2. Doubly Linked List
Maintains item order:
Least used ←→ Most usedBenefits:
- Fast removal
- Fast insertion
- Fast reordering
Operations on linked lists can be O(1) if you already have the node reference.
Final Architecture
We combine both structures:
Map:
key → linked list node
Doubly Linked List:
[Least Recently Used ... Most Recently Used]Rules
- Head = least recently used
- Tail = most recently used
Step 1: Create a Linked List Node
Each node stores:
- key
- value
- previous pointer
- next pointer
class CacheNode {
constructor(key, value) {
this.key = key
this.value = value
this.prev = null
this.next = null
}
}Important detail:
We store the key inside the node so we can remove it from the Map during eviction.
Step 2: Implement a Doubly Linked List
We’ll use sentinel (dummy) nodes for easier boundary handling.
class DoublyLinkedList {
constructor() {
this.head = new CacheNode(null, null)
this.tail = new CacheNode(null, null)
this.head.next = this.tail
this.tail.prev = this.head
this.length = 0
}
remove(node) {
node.prev.next = node.next
node.next.prev = node.prev
node.prev = null
node.next = null
this.length--
}
addToEnd(node) {
const prevLast = this.tail.prev
prevLast.next = node
node.prev = prevLast
node.next = this.tail
this.tail.prev = node
this.length++
}
removeFirst() {
if (this.length === 0) return null
const first = this.head.next
this.remove(first)
return first
}
size() {
return this.length
}
}Step 3: Build the LRU Cache
Now we combine the Map and linked list.
class LRUCache {
constructor(capacity) {
if (capacity <= 0) {
throw new Error("Capacity must be greater than zero")
}
this.capacity = capacity
this.cache = new Map()
this.list = new DoublyLinkedList()
}
get(key) {
if (!this.cache.has(key)) {
return -1
}
const node = this.cache.get(key)
this.list.remove(node)
this.list.addToEnd(node)
return node.value
}
put(key, value) {
if (this.cache.has(key)) {
const node = this.cache.get(key)
node.value = value
this.list.remove(node)
this.list.addToEnd(node)
return
}
if (this.list.size() === this.capacity) {
const removed = this.list.removeFirst()
if (removed) {
this.cache.delete(removed.key)
}
}
const newNode = new CacheNode(key, value)

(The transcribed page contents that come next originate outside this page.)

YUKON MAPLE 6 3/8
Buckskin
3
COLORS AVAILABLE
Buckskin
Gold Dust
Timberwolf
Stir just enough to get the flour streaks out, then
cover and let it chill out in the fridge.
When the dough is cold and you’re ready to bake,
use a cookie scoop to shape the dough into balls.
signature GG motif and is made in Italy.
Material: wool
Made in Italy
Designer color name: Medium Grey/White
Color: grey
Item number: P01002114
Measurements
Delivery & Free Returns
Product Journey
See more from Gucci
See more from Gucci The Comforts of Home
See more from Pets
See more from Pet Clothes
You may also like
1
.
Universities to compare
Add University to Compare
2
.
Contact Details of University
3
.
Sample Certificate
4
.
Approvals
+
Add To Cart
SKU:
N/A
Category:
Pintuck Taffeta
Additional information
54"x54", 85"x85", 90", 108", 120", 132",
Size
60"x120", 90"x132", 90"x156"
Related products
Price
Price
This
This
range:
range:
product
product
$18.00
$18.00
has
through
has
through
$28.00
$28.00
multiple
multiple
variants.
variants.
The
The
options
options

this.list.addToEnd(newNode)
this.cache.set(key, newNode)
}
}Testing the Implementation
Let’s verify the behavior.
function testLRUCache() {
const cache = new LRUCache(3)
cache.put("Algorithms", 1)
cache.put("Java", 2)
cache.put("Python", 3)
console.log(cache.get("Algorithms"))
// 1
cache.put("JavaScript", 4)
console.log(cache.get("Java"))
// -1 (evicted)
console.log(cache.get("JavaScript"))
// 4
cache.put("Python", 33)
console.log(cache.get("Python"))
// 33
}
testLRUCache()If the output matches expectations, the cache works correctly.
Common Mistakes Developers Make
1. Forgetting to store the key in nodes
Without the key, eviction cannot remove the Map entry.

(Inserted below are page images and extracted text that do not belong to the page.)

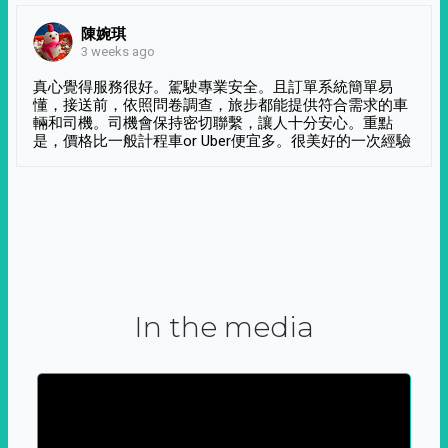
陳婉琪
3 weeks ago
真心覺得服務很好。駕駛專業安全。且訂單系統簡單易
懂，接送前，依照問卷調查，旅步都能提供符合需求的車
輛和司機。司機會保持密切聯繫，讓人十分安心。重點
是，價格比一般計程車or Uber便宜多。很美好的一次經驗
In the media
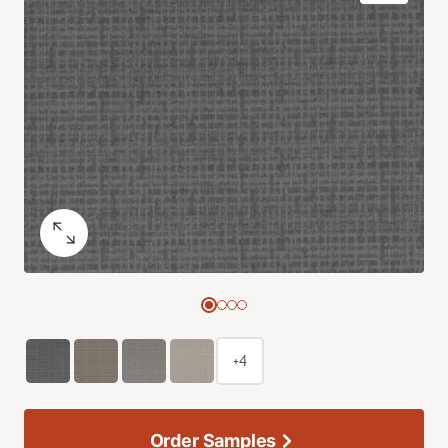
+4
Order Samples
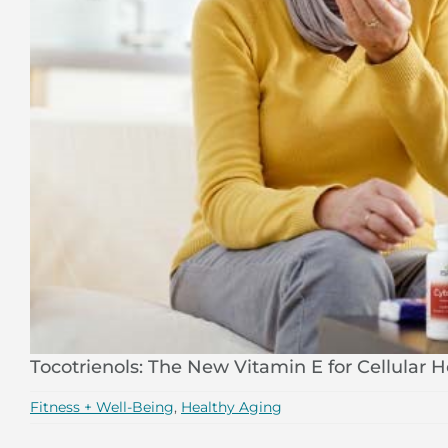
Tocotrienols: The New Vitamin E for Cellular H
Fitness + Well-Being
,
Healthy Aging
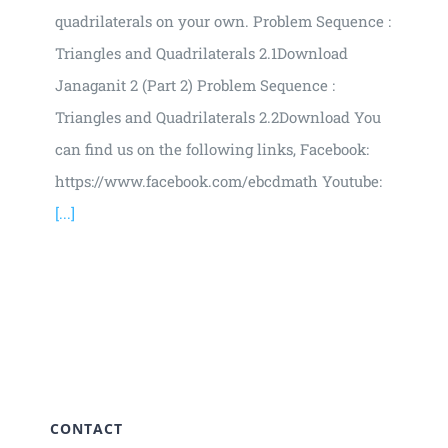
quadrilaterals on your own. Problem Sequence :
Triangles and Quadrilaterals 2.1Download
Janaganit 2 (Part 2) Problem Sequence :
Triangles and Quadrilaterals 2.2Download You
can find us on the following links, Facebook:
https://www.facebook.com/ebcdmath Youtube:
[...]
CONTACT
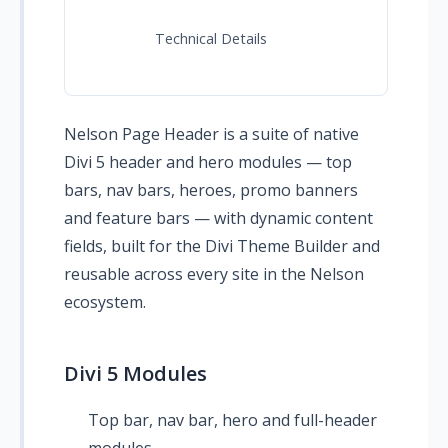
Technical Details
Nelson Page Header is a suite of native
Divi 5 header and hero modules — top
bars, nav bars, heroes, promo banners
and feature bars — with dynamic content
fields, built for the Divi Theme Builder and
reusable across every site in the Nelson
ecosystem.
Divi 5 Modules
Top bar, nav bar, hero and full-header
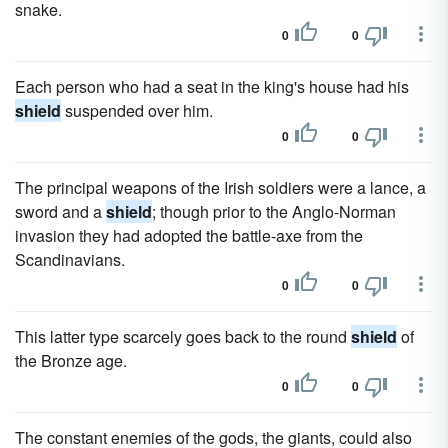
snake.
0
0
Each person who had a seat in the king's house had his
shield
suspended over him.
0
0
The principal weapons of the Irish soldiers were a lance, a
sword and a
shield
; though prior to the Anglo-Norman
invasion they had adopted the battle-axe from the
Scandinavians.
0
0
This latter type scarcely goes back to the round
shield
of
the Bronze age.
0
0
The constant enemies of the gods, the giants, could also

2. Using a singly linked list
Deleting nodes becomes O(n) because the previous node must be searched.
3. Not using sentinel nodes
This causes many edge cases when inserting or deleting.

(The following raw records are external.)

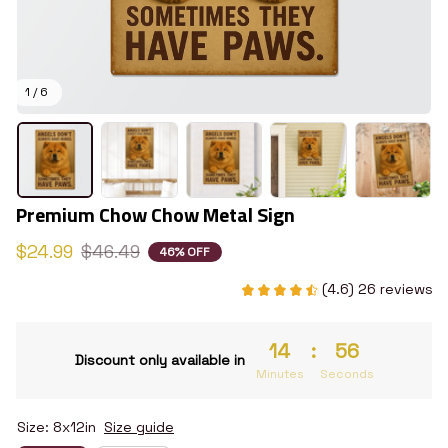
1 / 6
Premium Chow Chow Metal Sign
$24.99
$46.49
46% OFF
(4.6) 26 reviews
14
:
55
Discount only available in
Minutes
Seconds
Size: 8x12in
Size guide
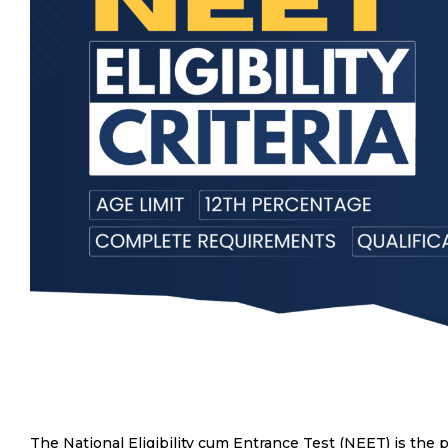
The National Eligibility cum Entrance Test (NEET) is the 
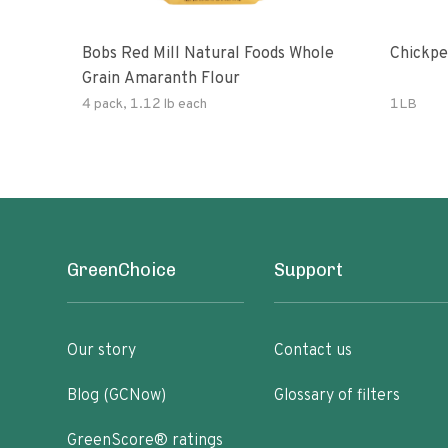
Bobs Red Mill Natural Foods Whole
Chickpe
Grain Amaranth Flour
4 pack, 1.12 lb each
1LB
GreenChoice
Support
Our story
Contact us
Blog (GCNow)
Glossary of filters
GreenScore® ratings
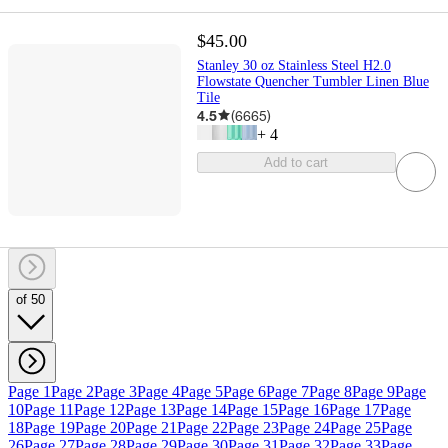
$45.00
Stanley 30 oz Stainless Steel H2.0
Flowstate Quencher Tumbler Linen Blue
Tile
4.5
(
6665
)
+
4
Add to cart
of 50
Page 1
Page 2
Page 3
Page 4
Page 5
Page 6
Page 7
Page 8
Page 9
Page
10
Page 11
Page 12
Page 13
Page 14
Page 15
Page 16
Page 17
Page
18
Page 19
Page 20
Page 21
Page 22
Page 23
Page 24
Page 25
Page
26
Page 27
Page 28
Page 29
Page 30
Page 31
Page 32
Page 33
Page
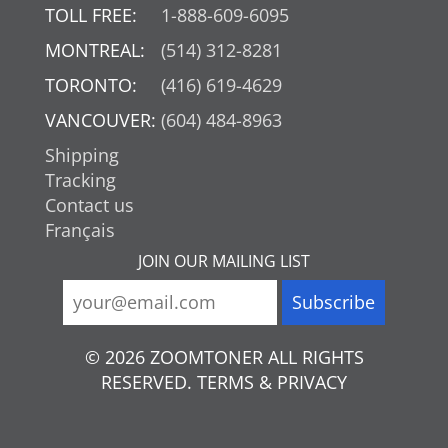
TOLL FREE:
1-888-609-6095
MONTREAL:
(514) 312-8281
TORONTO:
(416) 619-4629
VANCOUVER:
(604) 484-8963
Shipping
Tracking
Contact us
Français
JOIN OUR MAILING LIST
© 2026 ZOOMTONER ALL RIGHTS
RESERVED. TERMS & PRIVACY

4. Forgetting to update the size counter
This breaks capacity checks.
5. Updating value without updating position
Accessing an item should move it to the most recent position.
6. Using Map size instead of list size
Map and list sizes must stay synchronized.
LRU vs LFU (Important Difference)
These two strategies are often confused.
LRU
Evicts the least recently used item.
Focus:
last access timeLFU
Evicts the least frequently used item.
Focus:
access countExample
A cache item used frequently last week but unused today:
- LRU → likely removed
- LFU → likely kept
Final Thoughts
Implementing an LRU cache is less about writing code and more about choosing the correct data structures.
The winning combination is:
Map + Doubly Linked ListThis architecture provides:
- O(1) lookups
- O(1) insertions
- O(1) deletions
- deterministic eviction
It is widely used in real systems, backend services, and interview problems.
If you want to truly understand the algorithm, try:
- Rewriting the code yourself
- Drawing the linked list movements
- Testing edge cases
Once the logic clicks, you’ll find LRU implementations straightforward and elegant.